***** INFORMATION SUPPLIED *****
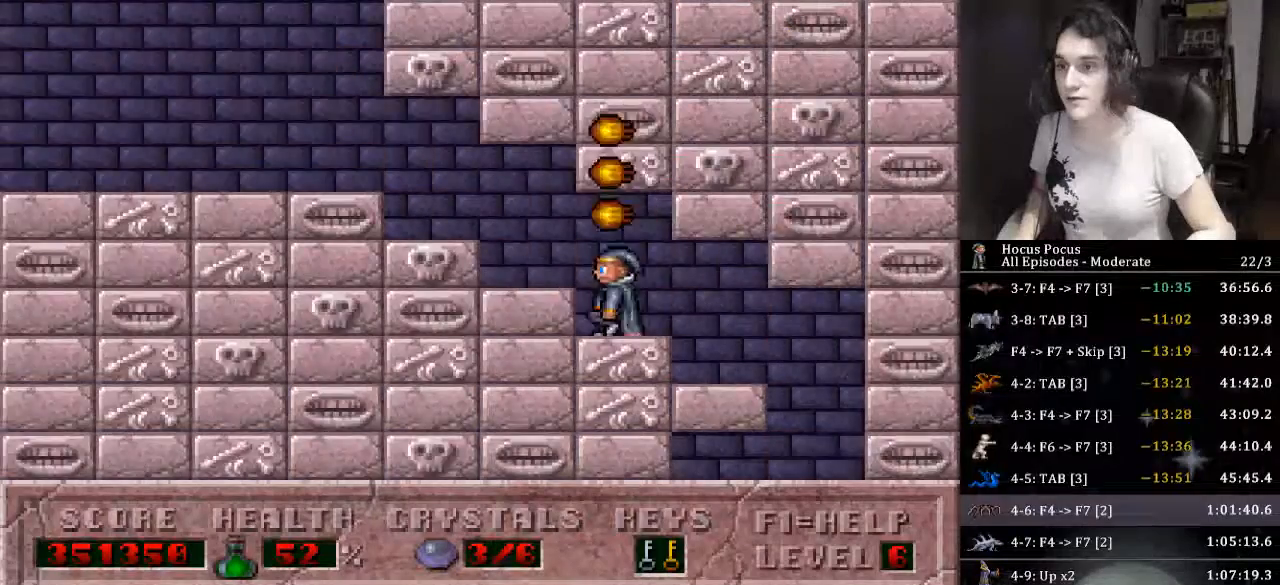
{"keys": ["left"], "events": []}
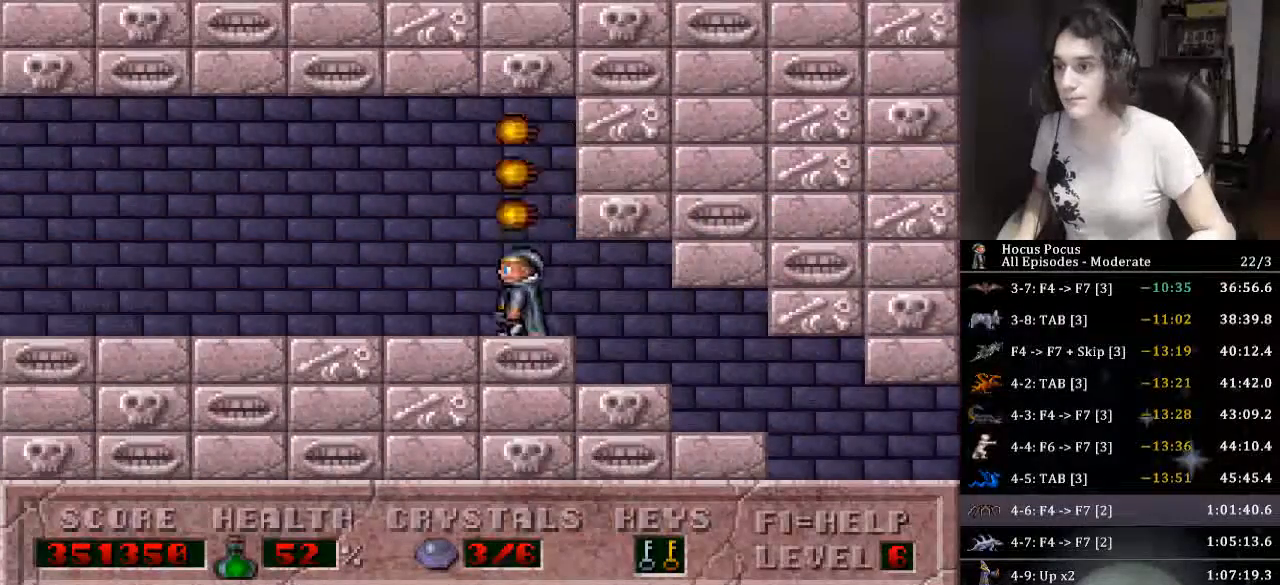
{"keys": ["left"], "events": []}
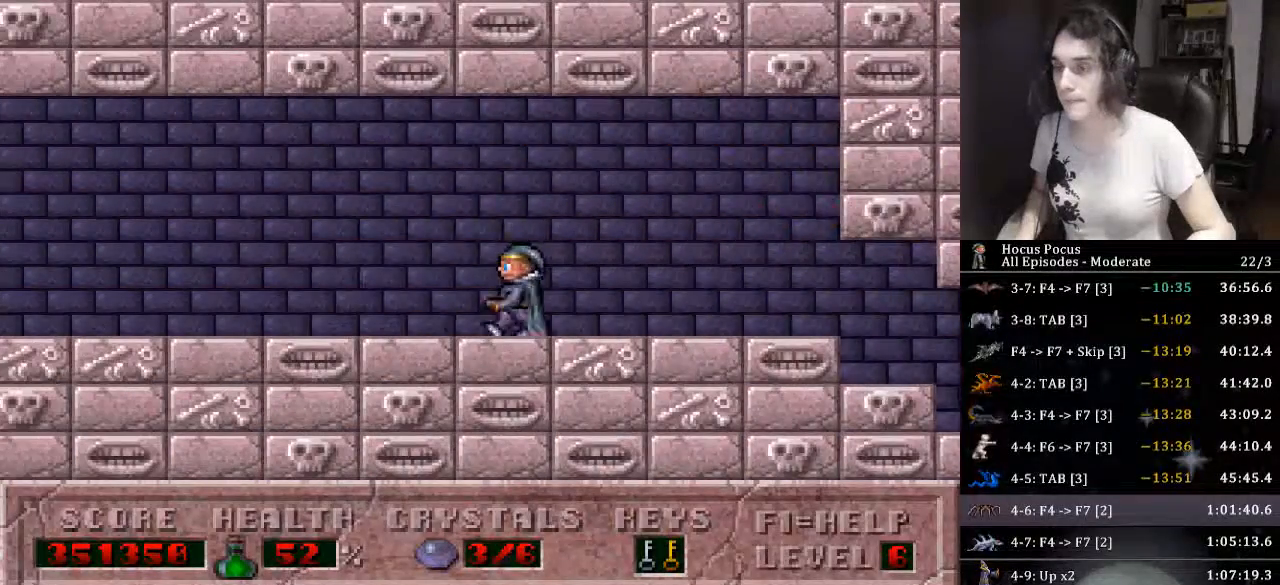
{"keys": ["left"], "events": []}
*****
* [PROBLEM TO WORK ON]
Restate the material above word for word, dropping the pictures.

* [RESPONSE TO THIS EXERCISE]
{"keys": ["left"], "events": []}
{"keys": ["left"], "events": []}
{"keys": ["left"], "events": []}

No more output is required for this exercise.